“Bad Advice” costs billions. That was the headline on the front page of USA Today on Tuesday. Focusing on retirement accounts as a priority, last week the President asked the Department of Labor to fix the problem of bad advice: namely addressing a systematic problem of high-cost and poor performing investments. Legislation requiring that all financial professionals be held to the fiduciary standard has been a topic of discussion for years. Fiduciaries are required to fully disclose all fees, and must always put the interest of clients ahead of their own. Big firms and insurance companies are now scrambling to protect their interests in the face of having to provide fully transparent costs and improved performance.

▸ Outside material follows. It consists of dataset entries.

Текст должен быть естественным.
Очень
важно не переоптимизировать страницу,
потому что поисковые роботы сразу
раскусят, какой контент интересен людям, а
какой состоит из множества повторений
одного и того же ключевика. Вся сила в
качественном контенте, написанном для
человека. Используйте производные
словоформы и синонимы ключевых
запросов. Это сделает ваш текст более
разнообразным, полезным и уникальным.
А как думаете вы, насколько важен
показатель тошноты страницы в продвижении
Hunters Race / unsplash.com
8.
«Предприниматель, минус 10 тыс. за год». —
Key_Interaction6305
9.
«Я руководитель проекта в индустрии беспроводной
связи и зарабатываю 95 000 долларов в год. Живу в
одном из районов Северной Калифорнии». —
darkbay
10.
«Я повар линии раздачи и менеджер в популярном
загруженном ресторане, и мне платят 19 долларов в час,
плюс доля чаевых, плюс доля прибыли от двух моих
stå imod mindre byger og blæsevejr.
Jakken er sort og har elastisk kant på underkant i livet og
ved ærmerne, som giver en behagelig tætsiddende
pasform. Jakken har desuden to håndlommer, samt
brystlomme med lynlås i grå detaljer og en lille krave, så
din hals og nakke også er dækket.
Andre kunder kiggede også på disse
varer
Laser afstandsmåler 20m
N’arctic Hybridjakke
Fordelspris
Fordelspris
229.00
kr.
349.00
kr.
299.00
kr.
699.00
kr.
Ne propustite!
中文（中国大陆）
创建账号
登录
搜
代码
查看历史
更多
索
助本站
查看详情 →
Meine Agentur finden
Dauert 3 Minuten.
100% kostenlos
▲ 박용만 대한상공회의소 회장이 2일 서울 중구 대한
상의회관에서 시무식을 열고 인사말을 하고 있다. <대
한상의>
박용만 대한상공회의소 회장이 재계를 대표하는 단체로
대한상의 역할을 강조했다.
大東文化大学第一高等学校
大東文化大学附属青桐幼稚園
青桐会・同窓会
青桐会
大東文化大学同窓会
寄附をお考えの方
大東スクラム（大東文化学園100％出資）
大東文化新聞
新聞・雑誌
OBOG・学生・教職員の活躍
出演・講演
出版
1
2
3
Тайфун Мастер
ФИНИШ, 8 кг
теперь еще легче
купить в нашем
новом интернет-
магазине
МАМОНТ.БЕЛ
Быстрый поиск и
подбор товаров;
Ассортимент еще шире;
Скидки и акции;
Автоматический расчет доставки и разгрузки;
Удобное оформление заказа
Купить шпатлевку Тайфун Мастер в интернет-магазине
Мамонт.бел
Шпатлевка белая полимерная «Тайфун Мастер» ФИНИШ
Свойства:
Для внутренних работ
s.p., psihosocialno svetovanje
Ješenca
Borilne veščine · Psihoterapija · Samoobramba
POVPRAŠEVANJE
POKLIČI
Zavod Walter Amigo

Not me. I already am a fiduciary. Registered Investment Advisory Firms (RIA’s) are already held to this standard. When I add a stock to the Pawleys strategies, I do so with one thing in mind: delivering positive performance outcomes for my investors. Anyone who participates as an investor directly with my company or via the new HedgeCoVest platform pays a flat fee. All trading commissions are disclosed in advance, and are not collected by my company or HedgeCovest, thus eliminating any conflict of interest or possibility of churning (excessive trading by brokers to generate commissions to line their own pockets).
I am proud to be a RIA and to also be part of a platform that fully discloses fees. Obama and the DOL should take a look at the RIA model and the new HedgeCoVest platform as an example of the type of transparency that all investors should experience.